● **Requirement 1**
Answer these questions from the MIFTAH opinion piece on Israel's legitimacy:
(a) Which two Arab regimes does it name as most notably recognizing Israel?
(b) Since what month and year has Israel enjoyed recognition by the majority of international society?
(c) What three major sources of instability in today's Middle East does it list?
● **Requirement 2**
Reproduce the passage of the MIFTAH opinion piece on Israel's legitimacy between "This is not" and "and their narrative.", inclusive, without changing a word.
● **Requirement 3**
Carry on writing the MIFTAH opinion piece on Israel's legitimacy, picking up right after its final sentence.

● **Text block**
┌──
Not Without My Blessing
By Rami Bathish for MIFTAH
November 17, 2006

It is hardly an exaggeration, even to staunch advocates of Zionism, to assert that the still-absent universal legitimacy of the state of Israel rests almost solely on full Palestinian recognition and acceptance of the Jewish state. After all, Israel was created at the expense of the indigenous Palestinians, on Palestinian land.

Indeed, Israel has enjoyed recognition by the majority of international society since May 1948, including some Arab regimes (most notably Egypt and Jordan), albeit with some “reservations.” However, ultimately, without a sincere Palestinian effort to adapt their socio-political culture and philosophy to the reality of Israel, the larger Middle East conflict will continue to be fuelled, and even amplified. Therefore, at what expense is Israel willing to sustain its illegal colonisation of what remained of Palestine (the West Bank and the Gaza Strip), continue its brutal oppression of the Palestinians, and most importantly, uphold its ostensible policy of pursuing a military solution to the Palestinian-Zionist conflict?

If Israel’s political and military establishment continues to foolishly undermine a key prerequisite of Israel’s legitimacy (Palestinian acceptance), then it will jeopardise the very principles it seeks to preserve and uphold, including Israel’s right to exist.

This is not a threat; this is a fact. This seemingly-outdated analogy has been repeatedly voiced by Palestinians throughout the past 58 years, however, in light of the post-9/11 doctrine governing international society and order, hence a declared vision (or lack of) to re-arrange the dynamics of the Middle East to conveniently suit US hegemonic interests in the region, a word to the wise must be said, not least to remind Israel of its short-sighted interpretation of reality and caution its allies against the paradox of enforcing a one-sided solution of the conflict that excludes the Palestinians and fails to take into primary consideration their rights, their needs, and their narrative.

The major sources of instability in today’s Middle East, Iraq, Iran, and the Syria-Lebanon (HizbAllah) equation, are all bound, at some level, by one principle: hostility towards Israel. While Iraq has come to epitomise the failures of US foreign policy in the Middle East, Iran is increasingly posing a strategic (nuclear) threat to both Israel and the US. To even contemplate that the US would provoke a third military front (after Afghanistan and Iraq) is nothing short of political and strategic naivety. An already restless and fatigued public back home can never accept any justification for going to war with Iran, especially if this is done under the rationale of protecting Israel (particularly as there is an increasing awareness in mainstream political thinking in the US of the fact that the root causes of anti-American sentiments in the Arab and Islamic worlds are founded on the US’ blind support to the Jewish state, at the expense of the Arabs).
└──
● **Records**
┌──
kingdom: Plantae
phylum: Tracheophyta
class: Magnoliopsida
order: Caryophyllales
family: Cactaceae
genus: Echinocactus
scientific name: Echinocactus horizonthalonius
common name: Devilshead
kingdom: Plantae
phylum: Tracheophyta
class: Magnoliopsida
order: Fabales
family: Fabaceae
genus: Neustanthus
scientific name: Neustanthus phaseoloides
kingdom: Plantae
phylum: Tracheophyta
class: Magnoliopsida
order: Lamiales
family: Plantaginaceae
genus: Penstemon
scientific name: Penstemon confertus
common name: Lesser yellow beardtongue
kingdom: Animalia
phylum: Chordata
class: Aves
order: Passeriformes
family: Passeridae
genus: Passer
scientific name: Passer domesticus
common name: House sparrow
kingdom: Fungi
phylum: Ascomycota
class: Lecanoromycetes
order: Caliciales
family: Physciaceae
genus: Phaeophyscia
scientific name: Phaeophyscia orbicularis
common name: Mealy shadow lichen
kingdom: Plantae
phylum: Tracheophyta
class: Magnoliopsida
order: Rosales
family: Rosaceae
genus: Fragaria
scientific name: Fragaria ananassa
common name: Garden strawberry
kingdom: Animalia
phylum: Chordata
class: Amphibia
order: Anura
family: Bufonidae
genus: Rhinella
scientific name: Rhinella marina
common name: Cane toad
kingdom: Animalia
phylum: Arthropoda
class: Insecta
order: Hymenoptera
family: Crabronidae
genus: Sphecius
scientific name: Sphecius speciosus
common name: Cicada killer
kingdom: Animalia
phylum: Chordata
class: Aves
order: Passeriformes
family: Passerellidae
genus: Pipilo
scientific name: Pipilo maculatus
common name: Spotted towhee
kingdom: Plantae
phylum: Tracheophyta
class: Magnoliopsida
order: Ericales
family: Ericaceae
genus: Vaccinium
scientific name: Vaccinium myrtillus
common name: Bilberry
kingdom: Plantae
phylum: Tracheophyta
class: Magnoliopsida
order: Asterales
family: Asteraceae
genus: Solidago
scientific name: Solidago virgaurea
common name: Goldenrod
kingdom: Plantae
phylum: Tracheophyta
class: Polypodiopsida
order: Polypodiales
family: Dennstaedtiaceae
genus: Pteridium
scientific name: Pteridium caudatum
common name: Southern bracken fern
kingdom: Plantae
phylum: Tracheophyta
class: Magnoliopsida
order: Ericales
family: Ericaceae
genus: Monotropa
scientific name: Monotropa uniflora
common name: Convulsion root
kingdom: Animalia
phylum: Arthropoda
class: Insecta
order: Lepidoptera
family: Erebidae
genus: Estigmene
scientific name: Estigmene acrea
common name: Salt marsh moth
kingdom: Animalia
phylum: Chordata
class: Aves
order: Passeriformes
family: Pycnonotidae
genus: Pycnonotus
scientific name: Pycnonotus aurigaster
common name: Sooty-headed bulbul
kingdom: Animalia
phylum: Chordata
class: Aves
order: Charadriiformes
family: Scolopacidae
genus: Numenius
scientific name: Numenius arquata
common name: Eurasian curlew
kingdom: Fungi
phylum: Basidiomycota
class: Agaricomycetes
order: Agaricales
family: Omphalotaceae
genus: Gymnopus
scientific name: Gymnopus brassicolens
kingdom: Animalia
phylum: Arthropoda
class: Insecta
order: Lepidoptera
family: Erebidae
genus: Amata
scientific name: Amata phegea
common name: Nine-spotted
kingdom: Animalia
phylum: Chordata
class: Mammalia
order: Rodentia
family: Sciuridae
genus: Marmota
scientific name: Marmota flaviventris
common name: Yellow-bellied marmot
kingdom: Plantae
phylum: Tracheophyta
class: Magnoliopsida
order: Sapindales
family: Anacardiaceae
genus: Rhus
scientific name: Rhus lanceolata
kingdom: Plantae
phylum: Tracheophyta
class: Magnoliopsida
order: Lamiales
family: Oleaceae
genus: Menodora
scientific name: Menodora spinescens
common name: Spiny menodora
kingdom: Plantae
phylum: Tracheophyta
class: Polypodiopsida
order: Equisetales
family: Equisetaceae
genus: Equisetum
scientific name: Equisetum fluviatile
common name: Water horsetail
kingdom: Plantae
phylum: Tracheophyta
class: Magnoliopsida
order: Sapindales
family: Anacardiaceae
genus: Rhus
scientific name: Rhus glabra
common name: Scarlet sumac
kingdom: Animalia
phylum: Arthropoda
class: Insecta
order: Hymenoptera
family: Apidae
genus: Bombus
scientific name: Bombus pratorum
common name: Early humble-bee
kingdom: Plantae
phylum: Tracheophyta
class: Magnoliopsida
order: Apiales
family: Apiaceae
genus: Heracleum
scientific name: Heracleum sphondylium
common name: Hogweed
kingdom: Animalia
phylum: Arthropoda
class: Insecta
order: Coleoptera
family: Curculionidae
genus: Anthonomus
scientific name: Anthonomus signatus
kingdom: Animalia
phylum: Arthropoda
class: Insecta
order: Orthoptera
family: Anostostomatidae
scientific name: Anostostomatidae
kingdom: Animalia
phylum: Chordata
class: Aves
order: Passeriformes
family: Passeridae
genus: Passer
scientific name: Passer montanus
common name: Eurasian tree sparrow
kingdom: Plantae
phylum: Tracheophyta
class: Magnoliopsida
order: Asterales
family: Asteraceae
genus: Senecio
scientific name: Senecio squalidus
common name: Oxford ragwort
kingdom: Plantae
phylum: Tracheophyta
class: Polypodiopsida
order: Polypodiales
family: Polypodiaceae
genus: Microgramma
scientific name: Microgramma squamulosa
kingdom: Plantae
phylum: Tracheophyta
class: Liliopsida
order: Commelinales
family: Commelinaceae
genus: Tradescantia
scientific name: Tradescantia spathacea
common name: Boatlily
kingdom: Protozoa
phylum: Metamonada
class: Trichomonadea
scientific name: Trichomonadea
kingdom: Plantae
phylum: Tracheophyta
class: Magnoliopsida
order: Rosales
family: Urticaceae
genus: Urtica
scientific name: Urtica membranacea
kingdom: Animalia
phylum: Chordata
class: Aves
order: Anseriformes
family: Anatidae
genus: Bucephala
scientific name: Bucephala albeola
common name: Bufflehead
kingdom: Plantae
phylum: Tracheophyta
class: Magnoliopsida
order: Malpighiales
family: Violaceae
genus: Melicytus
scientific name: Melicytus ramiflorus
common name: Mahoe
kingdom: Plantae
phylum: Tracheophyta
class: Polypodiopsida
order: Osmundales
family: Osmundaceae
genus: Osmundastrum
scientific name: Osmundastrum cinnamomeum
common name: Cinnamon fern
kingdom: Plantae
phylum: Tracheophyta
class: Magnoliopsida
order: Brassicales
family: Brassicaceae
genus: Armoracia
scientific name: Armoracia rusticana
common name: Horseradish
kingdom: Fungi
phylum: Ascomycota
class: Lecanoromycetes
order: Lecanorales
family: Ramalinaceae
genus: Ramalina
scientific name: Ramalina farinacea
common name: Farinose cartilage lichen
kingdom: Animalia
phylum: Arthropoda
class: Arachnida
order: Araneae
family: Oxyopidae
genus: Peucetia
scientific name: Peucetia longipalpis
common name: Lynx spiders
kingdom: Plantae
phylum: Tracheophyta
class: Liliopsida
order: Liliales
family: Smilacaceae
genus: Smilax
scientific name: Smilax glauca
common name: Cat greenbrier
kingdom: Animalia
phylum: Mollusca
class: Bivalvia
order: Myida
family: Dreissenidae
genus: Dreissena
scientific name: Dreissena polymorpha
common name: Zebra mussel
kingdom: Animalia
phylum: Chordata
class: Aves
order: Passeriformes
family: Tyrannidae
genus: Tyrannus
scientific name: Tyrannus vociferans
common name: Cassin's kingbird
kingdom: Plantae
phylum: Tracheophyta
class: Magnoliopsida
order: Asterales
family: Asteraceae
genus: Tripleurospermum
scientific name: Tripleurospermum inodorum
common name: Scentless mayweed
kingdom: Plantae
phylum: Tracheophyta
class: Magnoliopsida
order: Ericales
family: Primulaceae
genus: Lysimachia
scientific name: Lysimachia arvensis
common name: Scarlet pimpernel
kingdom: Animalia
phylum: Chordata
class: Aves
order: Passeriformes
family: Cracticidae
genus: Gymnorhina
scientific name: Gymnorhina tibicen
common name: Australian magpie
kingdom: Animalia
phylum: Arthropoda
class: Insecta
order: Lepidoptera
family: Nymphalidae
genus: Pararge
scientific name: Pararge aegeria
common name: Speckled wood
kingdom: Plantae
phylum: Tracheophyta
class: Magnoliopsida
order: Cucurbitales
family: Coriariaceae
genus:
└──
● **Task result 1**
(a) Egypt and Jordan.
(b) May 1948.
(c) Iraq, Iran, and the Syria-Lebanon (HizbAllah) equation.

● **Task result 2**
This is not a threat; this is a fact. This seemingly-outdated analogy has been repeatedly voiced by Palestinians throughout the past 58 years, however, in light of the post-9/11 doctrine governing international society and order, hence a declared vision (or lack of) to re-arrange the dynamics of the Middle East to conveniently suit US hegemonic interests in the region, a word to the wise must be said, not least to remind Israel of its short-sighted interpretation of reality and caution its allies against the paradox of enforcing a one-sided solution of the conflict that excludes the Palestinians and fails to take into primary consideration their rights, their needs, and their narrative.

● **Task result 3**
The Syria-HizbAllah equation is equally destructive. HizbAllah takes strength from its declared antagonism against Israel’s illegal occupation of Palestine, and despite its authentic Lebanese foundations, its loyalty towards both Syria and Iran may well overwhelm the US in any contemplated offensive against any of them, in particular following the guerrilla group’s unprecedented demonstration of its ability to strike the heart of Israel in the recent Israeli war of aggression against Lebanon.

Therefore, on the basis of rationality and political pragmatism, a just solution to the Palestinian-Zionist conflict is the best possible scenario, even for Israel. The ramifications of opting for war would ultimately lead to the intensification of hostility towards Israel, and a continued rejection to its existence.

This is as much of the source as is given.